Available records:
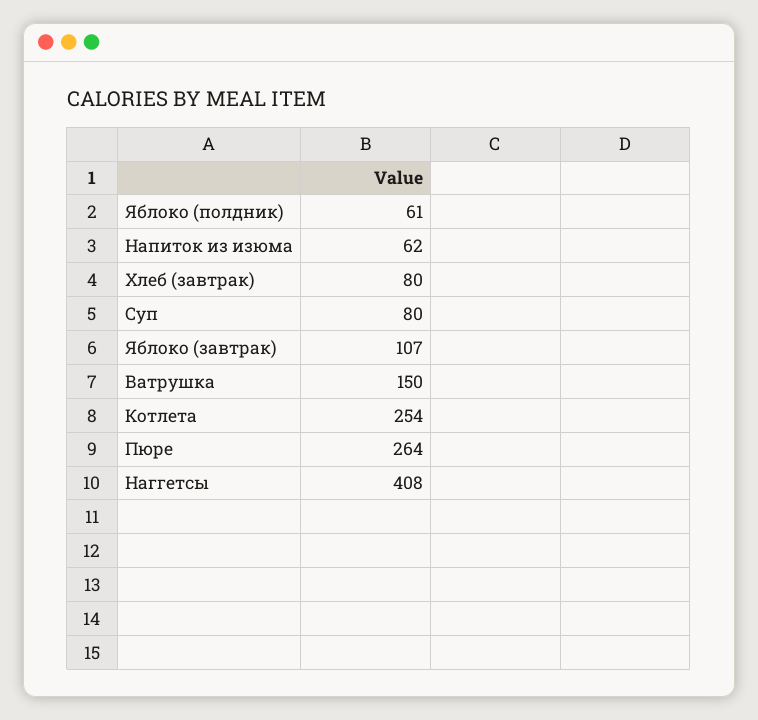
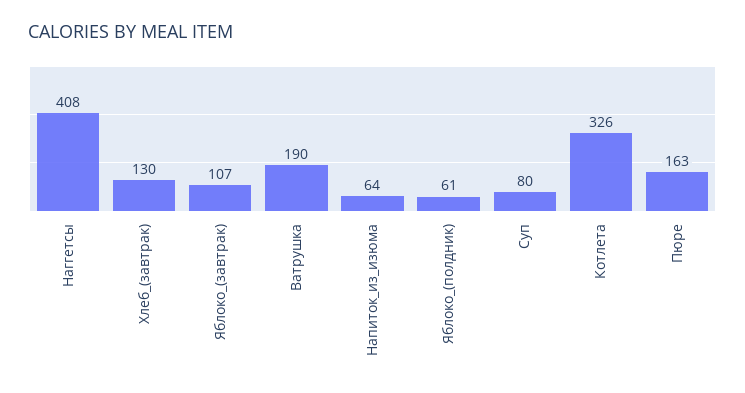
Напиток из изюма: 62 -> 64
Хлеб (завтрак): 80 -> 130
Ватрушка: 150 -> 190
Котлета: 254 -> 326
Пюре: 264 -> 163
---
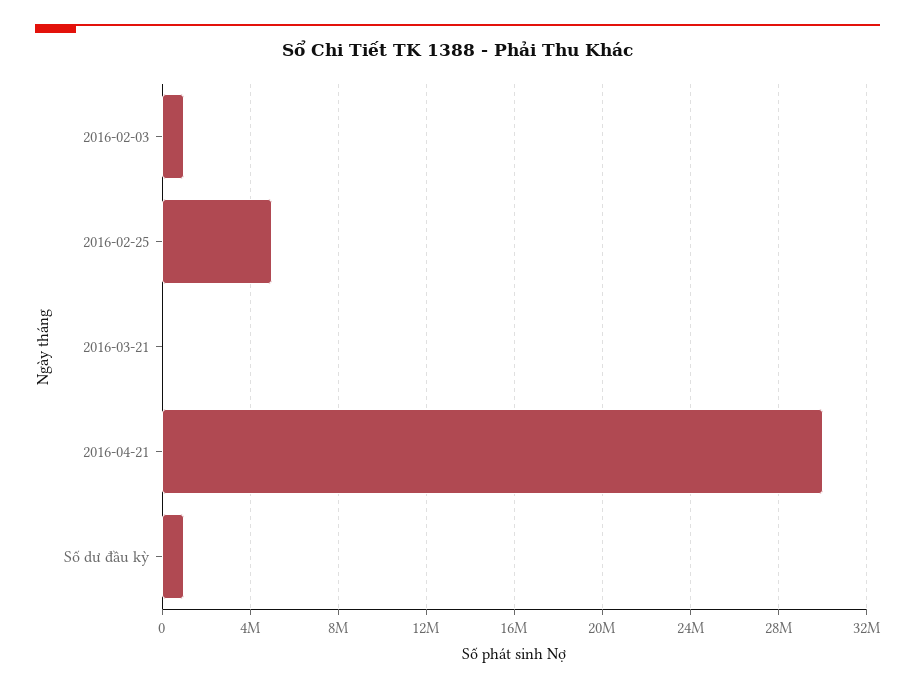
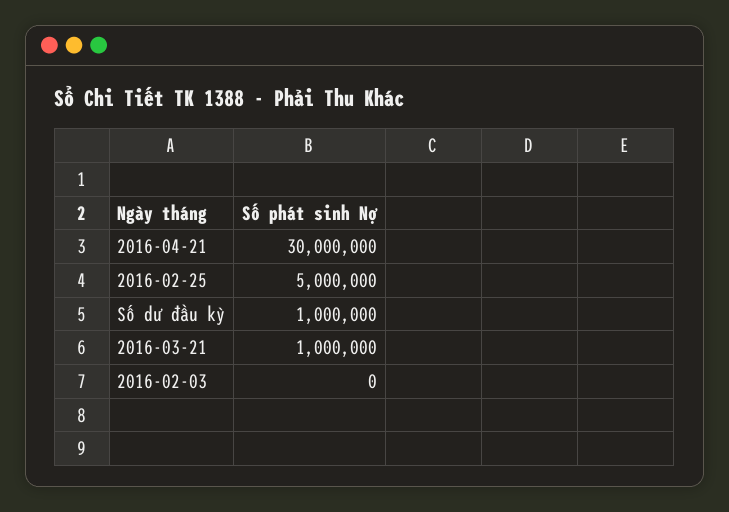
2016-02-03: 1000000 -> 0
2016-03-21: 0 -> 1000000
--
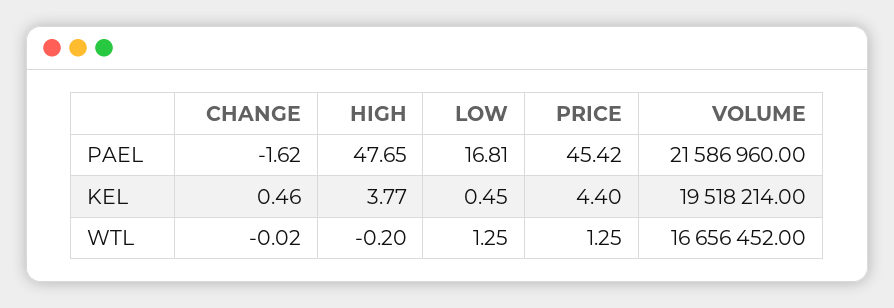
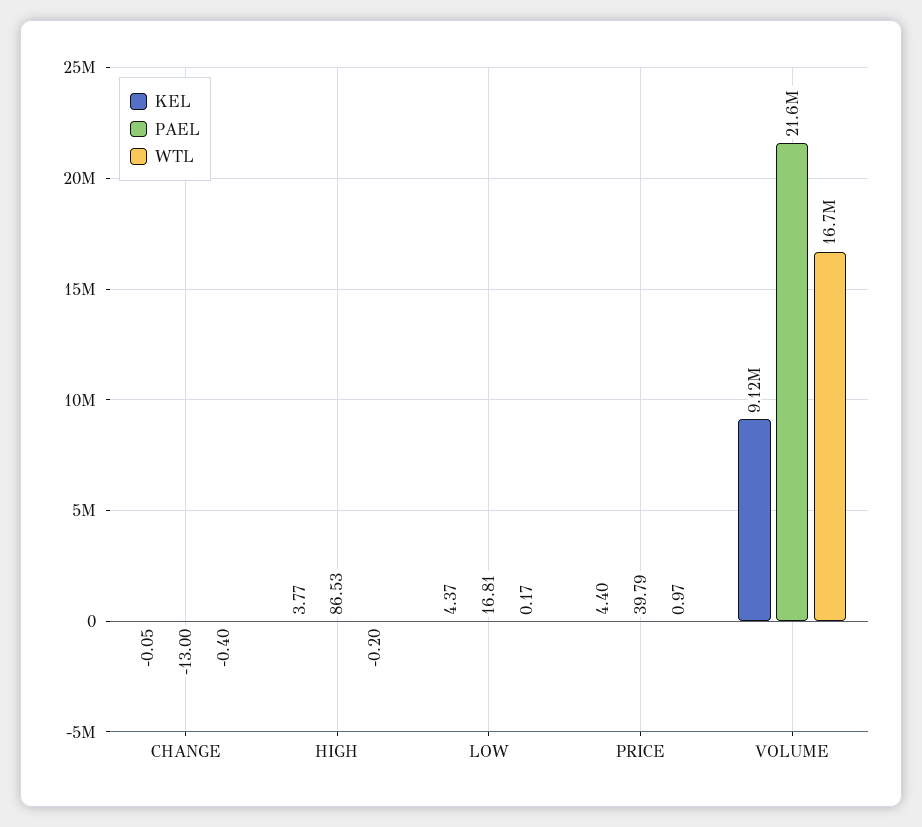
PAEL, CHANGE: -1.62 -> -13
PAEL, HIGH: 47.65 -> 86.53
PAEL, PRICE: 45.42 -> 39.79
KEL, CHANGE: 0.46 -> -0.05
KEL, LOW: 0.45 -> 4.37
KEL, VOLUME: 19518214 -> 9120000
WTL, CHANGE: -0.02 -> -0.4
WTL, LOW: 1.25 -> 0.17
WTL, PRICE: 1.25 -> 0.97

Task prompt: Look through the data above. Find each line with the string "PRICE" and copy it.

Task solution:
PAEL, PRICE: 45.42 -> 39.79
WTL, PRICE: 1.25 -> 0.97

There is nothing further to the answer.